I’d rather have a good carpenter than another bad lawyer. To say nothing of the gender-based unemployable trotskyists.
(As a clever young lady recently put it to a less clever one, “You’re not unsuccessful because you have a cunt, but because you are one”)
To make their countries look good in education rankings, politicians have force-fed academia with mediocre minds and immature idiots in pursuit of worthless fake degrees while saddling them with debt they won’t ever repay because they’re useless (both the degrees and the students). And it has fucked up universities – as well as students’ mental health.
Give those people an alternative in the crafts that is not socially shameful or culturally considered “inferior”, and they’ll jump at it.
To be clear, this is about opening up an alternative and letting everyone gravitate to their own best fit, and removing an existing distortion. It is the opposite of restricting choice or forcing anything. That’s what’s happening now, in subtle and not-so-subtle ways.

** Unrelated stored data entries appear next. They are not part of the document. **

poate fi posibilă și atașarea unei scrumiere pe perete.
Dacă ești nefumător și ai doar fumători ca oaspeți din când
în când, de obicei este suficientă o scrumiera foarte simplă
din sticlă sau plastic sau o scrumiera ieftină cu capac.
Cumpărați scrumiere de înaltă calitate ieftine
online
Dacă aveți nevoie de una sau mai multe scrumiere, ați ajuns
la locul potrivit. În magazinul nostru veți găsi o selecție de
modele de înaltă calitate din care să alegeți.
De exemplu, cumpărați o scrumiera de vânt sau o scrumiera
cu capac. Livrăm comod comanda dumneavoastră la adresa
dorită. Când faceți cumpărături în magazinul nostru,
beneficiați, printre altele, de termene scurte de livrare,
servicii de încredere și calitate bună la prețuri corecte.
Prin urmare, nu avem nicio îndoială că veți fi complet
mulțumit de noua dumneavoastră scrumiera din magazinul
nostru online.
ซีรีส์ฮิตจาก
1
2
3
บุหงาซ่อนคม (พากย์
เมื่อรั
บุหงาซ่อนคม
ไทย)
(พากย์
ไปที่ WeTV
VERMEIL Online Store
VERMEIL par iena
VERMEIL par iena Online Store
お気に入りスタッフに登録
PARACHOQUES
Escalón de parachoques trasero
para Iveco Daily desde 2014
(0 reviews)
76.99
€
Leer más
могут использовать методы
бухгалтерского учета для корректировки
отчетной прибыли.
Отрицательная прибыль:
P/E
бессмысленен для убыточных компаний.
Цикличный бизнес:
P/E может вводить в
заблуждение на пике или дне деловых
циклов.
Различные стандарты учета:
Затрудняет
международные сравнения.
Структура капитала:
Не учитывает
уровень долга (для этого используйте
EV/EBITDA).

Make the choice between university and trades a horizontal rather than a vertical one, or at least diagonal – the more practically minded people can build stuff, the more theoretically inclined can figure stuff out, and there can and should be a lot of overlap. I expect the line to naturally fuzz away, anyway.
Intelligent people making things is not a failure. It’s fruition.
The opposite attitude, that the practical is “low” and the impractical is “high”, is a vestige of the feudal notion that High Status People sit about writing poetry while anything practical is for the Vaguely Subhuman Peasants and Unworthy of The Time of a Gentleman. No, no, no. That’s a palace ideology justifying society-wide parasitism. Everything the wrong way around.
A speculative goodfornothing is neither a gentleman, nor “high status” in any sense except his own lack thereof.
A proper gentleman is a thinker, a tinkerer – a thinkerer – and useful to his fellows.
If you like handmade shoes, you should buy me a pair, because so do I.